Continued hopes of a Ukraine grain corridor drive prices lower.
Grain prices are sharply lower again this morning, on follow-through from yesterday’s sharp break triggered by conversations at the Davos meeting that is encouraging the prospects of opening up Ukrainian exports through exports. New headlines overnight had the algorithm machines in high sell mode as the Russian Deputy Foreign Minister Andrei Rudenko stated that Russia was communicating with the UN still on potential food export corridors. The portion of his statement that was missed by the algos was that he said any comprehensive port openings would have to include the dropping of Western sanctions by NATO. This shifts the blame for the world food crisis discussed at the Davos World Economic Forum back on NATO. The only leverage NATO has over Russia is the sanctions.
Overnight Indonesia indicated that its new export licensing program for palm oil would include a Domestic Market Obligation (DMO), which is based on their processing volume, local demand for cooking oil and the government’s bulk cooking oil purchase program. It’s anticipated that this new program will be a drag on future Indonesian palm oil exports. Malaysian palm oil was lower by 50 ringgits overnight in a correction after its massive recent gains over the last several days.
Grain futures decline, while Midwest cash/soybean bases continue to rise as farmers limit old crop sales while they rush to put in the new crop. The news of humanitarian Ukrainian grain exports is being priced as if it will occur, but only NATO has the final say, given Russia’s stance on sanctions. The upcoming three-day weekend and the end of the month are at hand, which is classic for a seasonal price washout for a decline that typically occurs when grain prices press a high during May and typically goes out liquidating.

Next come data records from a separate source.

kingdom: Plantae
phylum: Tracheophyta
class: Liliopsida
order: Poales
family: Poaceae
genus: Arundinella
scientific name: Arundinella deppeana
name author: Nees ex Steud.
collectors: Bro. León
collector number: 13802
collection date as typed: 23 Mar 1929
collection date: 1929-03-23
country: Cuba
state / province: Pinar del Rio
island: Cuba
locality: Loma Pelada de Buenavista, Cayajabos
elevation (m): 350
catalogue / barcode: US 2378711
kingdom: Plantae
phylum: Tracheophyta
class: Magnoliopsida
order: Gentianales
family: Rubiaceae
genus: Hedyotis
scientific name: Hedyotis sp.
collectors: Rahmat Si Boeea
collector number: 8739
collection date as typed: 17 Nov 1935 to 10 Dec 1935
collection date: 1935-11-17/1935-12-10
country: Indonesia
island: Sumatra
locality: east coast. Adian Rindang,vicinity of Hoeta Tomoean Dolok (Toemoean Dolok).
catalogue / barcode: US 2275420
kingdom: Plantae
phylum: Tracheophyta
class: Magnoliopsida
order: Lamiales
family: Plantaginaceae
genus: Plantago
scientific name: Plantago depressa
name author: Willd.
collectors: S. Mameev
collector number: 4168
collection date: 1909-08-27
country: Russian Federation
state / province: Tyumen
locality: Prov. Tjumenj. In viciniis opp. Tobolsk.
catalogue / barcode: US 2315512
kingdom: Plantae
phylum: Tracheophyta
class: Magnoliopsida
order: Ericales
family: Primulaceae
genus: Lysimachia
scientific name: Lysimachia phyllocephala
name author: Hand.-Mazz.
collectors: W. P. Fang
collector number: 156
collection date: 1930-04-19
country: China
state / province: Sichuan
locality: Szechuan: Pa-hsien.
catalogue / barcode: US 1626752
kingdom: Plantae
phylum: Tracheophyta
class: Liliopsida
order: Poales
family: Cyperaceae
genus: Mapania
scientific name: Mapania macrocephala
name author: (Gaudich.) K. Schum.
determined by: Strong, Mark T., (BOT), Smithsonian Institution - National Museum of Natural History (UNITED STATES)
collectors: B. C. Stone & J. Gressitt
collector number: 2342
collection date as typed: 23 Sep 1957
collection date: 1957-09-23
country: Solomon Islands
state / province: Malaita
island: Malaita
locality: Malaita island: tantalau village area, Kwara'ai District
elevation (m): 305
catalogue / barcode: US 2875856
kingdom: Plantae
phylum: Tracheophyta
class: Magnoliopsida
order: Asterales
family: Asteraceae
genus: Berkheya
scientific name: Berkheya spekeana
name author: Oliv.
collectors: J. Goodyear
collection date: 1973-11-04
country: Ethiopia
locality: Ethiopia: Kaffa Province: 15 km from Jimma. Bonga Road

The best rains for the S Plains in 2022 have been occurring with rainfall totals of .25-2.50” while the Northern Plains and most of the E Midwest were dry. A potent trough will slowly work eastward across the Central US in a southerly displaced jet stream over the next 36 hours. This trough produces .25-1.50” of rain across the Midwest/Delta, with clouds preventing high temps reaching much above the 60s and lower 70s. On Thursday, the rains shift back to the N Plains and S Canadian Prairies on the weekend, where totals of .5-1.50” will occur. Extended weather models show a Ridge of high-pressure building across South and Central US during early June, offering more summer like temperatures and reduced rainfall. In Europe, rains continue to be had disappointment and are forecasted to remain minimal over the next 10 days as a French and German drought continues to worsen on their wheat crop.
The last two trading sessions in cattle have been encouraging, given the bearish data from Friday’s COF report that was absorbed. This still doesn’t change the front end supply picture and concerns regarding demand along with outside markets that can limit a higher move in cattle still. Cash trade did develop late on Tuesday, with late southern trade starting at $137, which was off $1 from last week’s totals. The cash market is still holding a premium to futures, with June just around the corner. The softer trend will limit gains in the front-month price lifting. Choice box beef yesterday lost $0.63 while select rose $1.2 higher. The load count was 165. Feeder cattle enjoyed substantial gains in yesterday’s grain price break, which will likely find further buying interest again this morning with corn and wheat sharply lower again. May feeder cattle will expire on Thursday, and the August contract’s premium to the feeder cash index is considerable.